Inauguracja
Inauguracja Agaty Zamarskiej to dość intrygujący thriller psychologiczny, w którym nie wszystko jest takie, na jakie początkowo wygląda. Autorka zastosowała tu pierwszoosobową narrację, z dwóch punktów widzenia, na zmianę dowiadujemy się o tajemnicach i życiu Anny oraz Danki. A to, co je łączy ze sobą, będzie tajemnica niemal do samego końca fabuły. Danka postanowiła utworzyć w Warszawie innowacyjną szkołę dla trudnej młodzieży. Szukając nauczycieli, został rozpisany konkurs. Grupa tych, którzy się zakwalifikowali, została zaproszona na integracyjny obóz, gdzieś w starym i opuszczonym ośrodku wczasowym, w środku mazurskich lasów. Czy to miejsce okaże się dobrym miejscem do integracji?
Rozglądam się i zauważam, że ludzie zdążyli już się dobrać w małe i większe grupki. Przez chwilę znów czuję się jak w czasach dzieciństwa i pojawia się tak dobrze mi znane, lekkie ukłucie niepokoju, że ja sama nie przynależę do nikogo, jestem tu zupełnie sama.
Powieść skrywająca wiele tajemnic
Fabuła dość na czasie. Tego typu placówki oświatowe z pewnością by się sprawdziły i są być może takie. Jednak sam plan utworzenia projektu „Nowy Start” nie do końca jest jasny, wokół założycieli czuć jakąś tajemniczą nutkę. Coś tu nie do końca pasuje… Akcja książki Inauguracja jest dość dynamiczna, bardzo szybko się ją czyta.

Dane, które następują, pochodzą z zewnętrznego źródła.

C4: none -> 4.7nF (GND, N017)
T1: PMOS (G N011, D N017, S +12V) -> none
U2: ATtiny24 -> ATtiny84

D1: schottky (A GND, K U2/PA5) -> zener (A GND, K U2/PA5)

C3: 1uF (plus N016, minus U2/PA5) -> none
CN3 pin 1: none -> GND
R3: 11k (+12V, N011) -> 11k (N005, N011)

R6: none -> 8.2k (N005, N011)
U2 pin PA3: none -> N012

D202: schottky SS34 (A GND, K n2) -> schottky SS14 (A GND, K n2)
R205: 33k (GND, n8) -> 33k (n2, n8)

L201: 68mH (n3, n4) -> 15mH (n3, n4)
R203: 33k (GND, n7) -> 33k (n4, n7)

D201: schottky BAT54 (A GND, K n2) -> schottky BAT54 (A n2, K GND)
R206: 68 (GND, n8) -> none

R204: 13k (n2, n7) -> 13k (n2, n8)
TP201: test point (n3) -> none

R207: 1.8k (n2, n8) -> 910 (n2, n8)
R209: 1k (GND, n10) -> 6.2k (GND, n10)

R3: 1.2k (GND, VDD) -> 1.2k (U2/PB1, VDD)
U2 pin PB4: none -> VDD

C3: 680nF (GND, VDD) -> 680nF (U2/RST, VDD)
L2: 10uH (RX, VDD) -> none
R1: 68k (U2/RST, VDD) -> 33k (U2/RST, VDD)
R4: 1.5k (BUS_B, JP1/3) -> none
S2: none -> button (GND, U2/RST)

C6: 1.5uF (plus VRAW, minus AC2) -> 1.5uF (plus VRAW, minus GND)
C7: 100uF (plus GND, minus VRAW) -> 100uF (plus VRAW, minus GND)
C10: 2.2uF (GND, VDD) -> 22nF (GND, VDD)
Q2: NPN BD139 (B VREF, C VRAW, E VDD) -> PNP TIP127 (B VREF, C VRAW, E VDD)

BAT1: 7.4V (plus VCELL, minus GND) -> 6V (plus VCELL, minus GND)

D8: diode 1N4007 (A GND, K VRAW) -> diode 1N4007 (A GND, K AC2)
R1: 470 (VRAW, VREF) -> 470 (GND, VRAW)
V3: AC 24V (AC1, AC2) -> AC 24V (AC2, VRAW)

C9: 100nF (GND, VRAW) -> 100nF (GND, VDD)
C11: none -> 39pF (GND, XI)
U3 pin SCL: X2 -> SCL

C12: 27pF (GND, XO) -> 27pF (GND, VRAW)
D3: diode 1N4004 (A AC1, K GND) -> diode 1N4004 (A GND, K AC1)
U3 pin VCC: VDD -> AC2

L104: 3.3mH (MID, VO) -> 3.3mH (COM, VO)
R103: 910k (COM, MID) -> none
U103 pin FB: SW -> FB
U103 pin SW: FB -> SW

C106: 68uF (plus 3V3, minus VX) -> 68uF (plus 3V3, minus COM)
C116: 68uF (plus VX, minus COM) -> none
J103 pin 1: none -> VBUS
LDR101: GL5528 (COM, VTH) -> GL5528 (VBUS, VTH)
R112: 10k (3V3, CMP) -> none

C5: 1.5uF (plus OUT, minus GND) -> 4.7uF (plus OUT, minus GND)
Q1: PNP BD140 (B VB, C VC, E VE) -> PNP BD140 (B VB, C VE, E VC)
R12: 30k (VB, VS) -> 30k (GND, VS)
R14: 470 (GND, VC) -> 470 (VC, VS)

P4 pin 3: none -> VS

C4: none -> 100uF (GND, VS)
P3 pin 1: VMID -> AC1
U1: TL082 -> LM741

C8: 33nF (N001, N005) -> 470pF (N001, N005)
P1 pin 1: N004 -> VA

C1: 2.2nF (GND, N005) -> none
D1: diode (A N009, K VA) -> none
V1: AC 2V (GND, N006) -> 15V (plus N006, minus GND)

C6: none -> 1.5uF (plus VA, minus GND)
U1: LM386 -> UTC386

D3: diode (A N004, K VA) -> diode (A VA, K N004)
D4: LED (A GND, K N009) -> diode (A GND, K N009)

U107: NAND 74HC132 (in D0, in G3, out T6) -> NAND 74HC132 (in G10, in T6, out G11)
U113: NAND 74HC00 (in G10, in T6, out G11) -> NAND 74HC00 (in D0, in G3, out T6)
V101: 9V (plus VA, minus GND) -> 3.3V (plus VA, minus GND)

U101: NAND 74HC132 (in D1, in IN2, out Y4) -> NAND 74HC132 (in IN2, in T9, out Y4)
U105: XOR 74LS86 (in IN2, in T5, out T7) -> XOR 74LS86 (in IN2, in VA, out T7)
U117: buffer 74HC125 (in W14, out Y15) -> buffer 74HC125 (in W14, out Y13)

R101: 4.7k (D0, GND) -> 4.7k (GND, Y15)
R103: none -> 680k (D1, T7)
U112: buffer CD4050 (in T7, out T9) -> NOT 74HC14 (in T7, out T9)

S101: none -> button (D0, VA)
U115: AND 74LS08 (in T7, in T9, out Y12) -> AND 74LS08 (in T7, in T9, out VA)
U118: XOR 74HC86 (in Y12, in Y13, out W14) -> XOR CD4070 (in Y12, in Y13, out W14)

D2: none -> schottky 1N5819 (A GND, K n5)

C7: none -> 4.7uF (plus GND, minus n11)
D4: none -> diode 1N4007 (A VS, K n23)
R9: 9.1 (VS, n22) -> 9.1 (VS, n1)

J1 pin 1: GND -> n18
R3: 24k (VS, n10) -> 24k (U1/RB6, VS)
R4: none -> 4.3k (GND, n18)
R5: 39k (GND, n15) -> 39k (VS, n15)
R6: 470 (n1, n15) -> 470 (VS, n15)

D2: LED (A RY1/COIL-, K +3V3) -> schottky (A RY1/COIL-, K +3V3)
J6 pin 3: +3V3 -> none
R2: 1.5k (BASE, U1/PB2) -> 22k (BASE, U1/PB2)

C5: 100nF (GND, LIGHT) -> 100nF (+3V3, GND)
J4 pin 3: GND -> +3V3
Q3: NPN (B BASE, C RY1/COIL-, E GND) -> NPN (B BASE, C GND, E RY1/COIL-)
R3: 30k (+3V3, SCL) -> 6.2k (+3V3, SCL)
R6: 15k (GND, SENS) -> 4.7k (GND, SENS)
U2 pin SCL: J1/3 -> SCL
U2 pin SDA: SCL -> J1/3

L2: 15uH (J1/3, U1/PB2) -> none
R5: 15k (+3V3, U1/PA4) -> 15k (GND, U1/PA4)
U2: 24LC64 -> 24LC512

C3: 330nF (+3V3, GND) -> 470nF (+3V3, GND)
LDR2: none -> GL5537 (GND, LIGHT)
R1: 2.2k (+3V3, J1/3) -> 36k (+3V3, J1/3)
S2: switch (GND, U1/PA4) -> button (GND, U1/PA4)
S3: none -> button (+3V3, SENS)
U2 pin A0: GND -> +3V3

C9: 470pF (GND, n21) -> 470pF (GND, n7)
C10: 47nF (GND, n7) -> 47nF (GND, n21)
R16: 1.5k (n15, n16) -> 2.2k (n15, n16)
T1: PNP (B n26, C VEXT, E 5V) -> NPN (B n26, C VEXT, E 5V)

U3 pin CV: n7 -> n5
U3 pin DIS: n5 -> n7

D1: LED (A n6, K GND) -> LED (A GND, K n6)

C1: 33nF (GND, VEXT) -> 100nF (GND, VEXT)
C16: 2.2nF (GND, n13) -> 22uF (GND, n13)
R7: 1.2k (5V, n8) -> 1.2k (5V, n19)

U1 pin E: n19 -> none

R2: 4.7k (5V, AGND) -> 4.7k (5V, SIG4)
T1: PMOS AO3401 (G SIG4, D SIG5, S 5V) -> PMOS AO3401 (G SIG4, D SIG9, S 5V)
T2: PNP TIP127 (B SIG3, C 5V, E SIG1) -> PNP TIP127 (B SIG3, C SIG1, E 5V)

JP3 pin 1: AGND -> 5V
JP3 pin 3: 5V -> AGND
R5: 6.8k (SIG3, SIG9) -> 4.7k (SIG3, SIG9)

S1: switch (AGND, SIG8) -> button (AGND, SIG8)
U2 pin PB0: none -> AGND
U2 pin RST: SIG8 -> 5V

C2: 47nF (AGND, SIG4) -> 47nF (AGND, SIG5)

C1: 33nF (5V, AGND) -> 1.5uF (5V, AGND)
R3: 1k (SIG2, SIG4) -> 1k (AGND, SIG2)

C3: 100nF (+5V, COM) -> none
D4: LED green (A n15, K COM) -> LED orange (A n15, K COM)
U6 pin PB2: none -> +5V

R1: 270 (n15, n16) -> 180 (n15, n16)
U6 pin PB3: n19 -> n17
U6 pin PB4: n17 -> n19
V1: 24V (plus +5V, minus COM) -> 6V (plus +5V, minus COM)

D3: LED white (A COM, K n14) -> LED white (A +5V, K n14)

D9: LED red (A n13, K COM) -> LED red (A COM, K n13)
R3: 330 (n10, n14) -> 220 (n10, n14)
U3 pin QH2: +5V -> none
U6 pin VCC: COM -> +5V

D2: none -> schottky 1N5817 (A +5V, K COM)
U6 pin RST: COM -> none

Nie ma tu zbędnych opisów, przedłużających lekturę. A jednak dobrze można poczuć wakacyjny i klimatyczny okres. Nie tylko kierownictwo nowej placówki ma swoje tajemnice, ale też nowi nauczyciele nie do końca mają czyste intencje, a podjęcie pracy w nowej szkole nie jest ich jedynym celem. Kilka osób skrywa mroczne tajemnice i tylko czeka na stosowną okazję, żeby wdrożyć w życie swoje wcześniej zaplanowane działania.
Duszna atmosfera
Z każdym kolejnym rozdziałem Inauguracji wiemy już coraz więcej, lecz napięcie ciągle rośnie. Gdy jeden z nauczycieli zaginął a drugi został zamordowany, sytuacja staje się dramatyczna.
Zwłaszcza, że w okolicy rozszalała się burza, brakuje prądu, zasięgu i nie ma możliwości opuszczenia ośrodka z powodu nieprzejezdnej drogi. Atmosfera staje się duszna, ktoś zamordował człowieka a nie wiadomo kto jest zabójcą…
Za oknami wciąż szaleje burza. Pogoda idealnie odzwierciedla mój nastrój i to, co tu się dzieje. Nikt dzisiaj nie zazna spokoju.
Co dzieje się w tym ośrodku? W jakim celu przyjechała tu Anna? Dlaczego Danka chciała założyć nową szkołę? Kto i dlaczego zamordował przyszłego nauczyciela? Czy znajdzie się zaginiona osoba? Czy to wszystko ma jakiś związek z wydarzeniami z przeszłości? Jak zakończy się inauguracja?
Podsumowanie recenzji

Dużo tajemnic, które stopniowo poznajemy w mrocznej czasem atmosferze i z niedomówieniami, których łatwo się domyślić, dlatego już pod koniec książki, gdy niemal wszystko jest już jasne, wydaje się, że znamy zakończenie. Jednak autorka zaskakuje kilkoma ostatnimi zdaniami. Właśnie to mi się podobało. Historia ciekawa, motyw powieści Inauguracja bardzo mi się spodobał. Łatwo mi było wyobrazić sobie taki opuszczony ośrodek w lesie, bo w mojej okolicy jest ich kilka. Teraz są „atrakcją” dla zbuntowanej młodzieży oraz dla różnych poszukiwaczy, zbieraczy różnego rodzaju materiałów wtórnych, które dałoby się upłynnić. Myślę jednak, że niektóre wydarzenia są tak nierealne, że aż groteskowe. Lecz to tylko wyobraźnia autorki a nie rzeczywiste wydarzenia, więc nie będę się nad tym rozpisywać. Tym bardziej, że niektórym się właśnie to podoba.